=== Given text ===
>>
Sunday, August 11, 2013

Writers’ Brain Wiring: Are Writers born or made?



I was 12 when I realized that (unlike me) not everyone had stories and characters roaming around in their brain. I have been writing stories in my head as far back as I can remember, but I was in the second grade when I first got to share a story with others.  This was all thanks to Miss Kerr, my teacher, may she rest in peace.  I just assumed that everyone had this other life going on in their heads  because to me it was like breathing.  Characters would present themselves to me and I would have to write them down to make them live.  I had no choice.  I still have no choice these many years later.  A word can set me off, a smell, a random thought, and there I go down the road to adventure, walking in someone else’s shoes, living another life—nothing like it on earth.  Are we born this way?
<<
=== Problem details ===
Please answer from the blog post on writers' brain wiring: in what grade did the writer first get to share a story with others?

=== Recorded data ===
>>
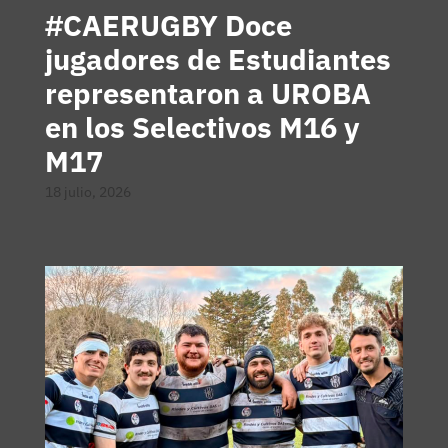
#CAERUGBY Doce
jugadores de Estudiantes
representaron a UROBA
en los Selectivos M16 y
M17
18 julio, 2026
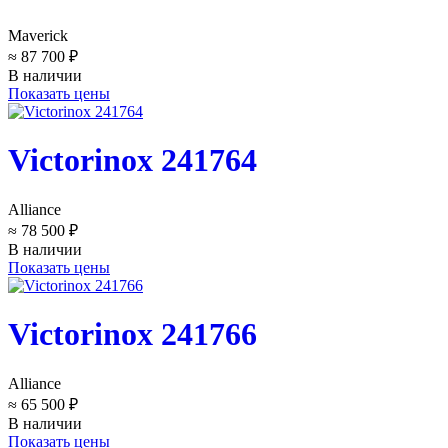
Maverick
≈ 87 700 ₽
В наличии
Показать цены
Victorinox 241764
Alliance
≈ 78 500 ₽
В наличии
Показать цены
Victorinox 241766
Alliance
≈ 65 500 ₽
В наличии
Показать цены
<<
=== Result ===
The second grade.